I believe the tipping point will be when an E-bike maker produces a model that can be used the way many riders use a bike — for an all-day weekend ride.
This would mean a windshield and some storage and about a 300-mile range.
The first manufacturer that produces an E-bike that meets those specs is probably going to sell a lot of bikes.
That day maybe right around the corner as Toshiba is getting ready to usher in a new battery. It will charge faster and extend the range.
Which gas bike is it that goes 300 miles on a tank? Just curious.
A gas bike can pull into a gas station and fill the tank in about 5 minutes. An E-bike, if it can find a charging station, takes considerably longer. So you need an E-bike that can go all day on a charge.
And to answer your question directly, a BMW K1600 GTL has a range of 350 miles on a tank.
I have never gotten that kind of mileage with my ’16 GTLE – more like 230-250 miles.
I have a GTL that I can stretch to slightly over 300 but that’s it. What most don’t understand about Zero ownership is that maintenance is virtually nil (tires, belts and brake pads are consummables). No valve adjustments (GTL is a $1500+ every 18k miles), oil changes (>$300 at the dealer, $90 DIY), etc…I want a Zero because I’m a high mileage rider. I do a lot more all-purpose wandering around riding than trips across the US. A Zero has capabilities that fit 95% of most riders usual trips. The battery pack is warranteed for over 350k miles! How many put that kind of mileage on their bikes? A writer for another mag tested an electric scooter and calculated that going electric presents a substantial savings in cost of ownership over 5 years that more than offsets the high initial cost of electric motorcycles. I’m on my 4th electric car so I’m familiar with the joys of living with electric vehicles.

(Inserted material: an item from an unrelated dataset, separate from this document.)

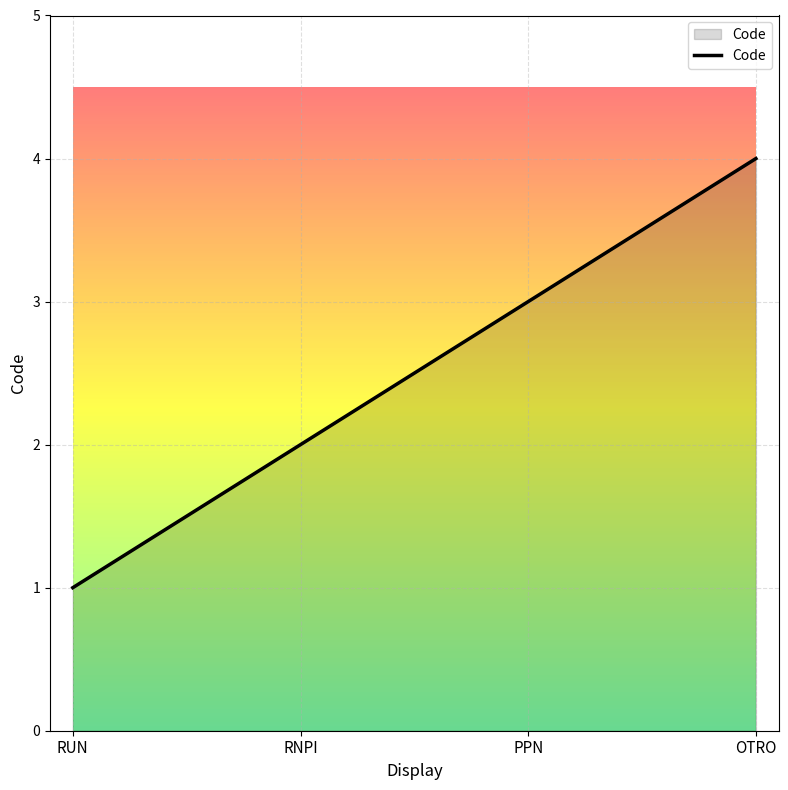

Where does the data first go above 3?

OTRO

Glad you like your bike, and I do get the maintenance thing well, I’ve mostly owned Ducatis (ouch!), but when you talk bike enthusiasts you narrow the field from usual trips to a much larger portion of rides outside your 95%. As well, at some point if you don’t have a home (many of us rent) charging becomes an issue. I’ve ridden for 40 years and would love an electric bike that fits my needs, it’s just not there yet.
I am certainly interested but the cost is prohibitive. I have a 110 mile round trip for work and commute daily on my Buell or my Electra Glide and the new charger would make it possible since we have chargers at the office, but $18k for the SR to be able to flow with Highway traffic easily and run over the Appalachian trail is a tough pill to swallow, I also get no tax benefits or help from the state.

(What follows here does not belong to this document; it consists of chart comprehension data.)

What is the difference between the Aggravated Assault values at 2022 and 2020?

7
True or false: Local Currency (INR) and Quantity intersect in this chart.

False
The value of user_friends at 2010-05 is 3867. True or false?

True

I am going to test drive one, I am very curious but when costs come down or the lower cost models can do the mileage loaded down with a guy my size and gear for weather I am going to buy one!

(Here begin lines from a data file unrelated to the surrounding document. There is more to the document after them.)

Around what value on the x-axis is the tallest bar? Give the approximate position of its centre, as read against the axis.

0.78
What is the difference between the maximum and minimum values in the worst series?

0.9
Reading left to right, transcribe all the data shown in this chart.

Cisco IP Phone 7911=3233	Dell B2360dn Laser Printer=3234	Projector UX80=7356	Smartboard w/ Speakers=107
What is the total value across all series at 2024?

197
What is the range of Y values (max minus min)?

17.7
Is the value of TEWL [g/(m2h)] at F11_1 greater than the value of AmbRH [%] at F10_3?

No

Zero is the ONLY manufacturer that is building electric bikes at so many price points, I have been watching them improve drastically over the years from their first bikes….. Exiting times!
It’s seems like Zero and to some highs price extent Victory Empulse has s as close to anyone can get for a domestic built quality ebike. Sure there are cheaper Chinese counterparts that can be individuals can import, but then your on your own with little to no resale.
IIRC, those Chinese import e-bikes are essentially scooters. Top speed of 60 kph (37 mph) or so. Zero is the leader in the field, now that Victory is shutting down.
There’s more coming from other manufacturers, but it’s essentially a game of catch-up at this point.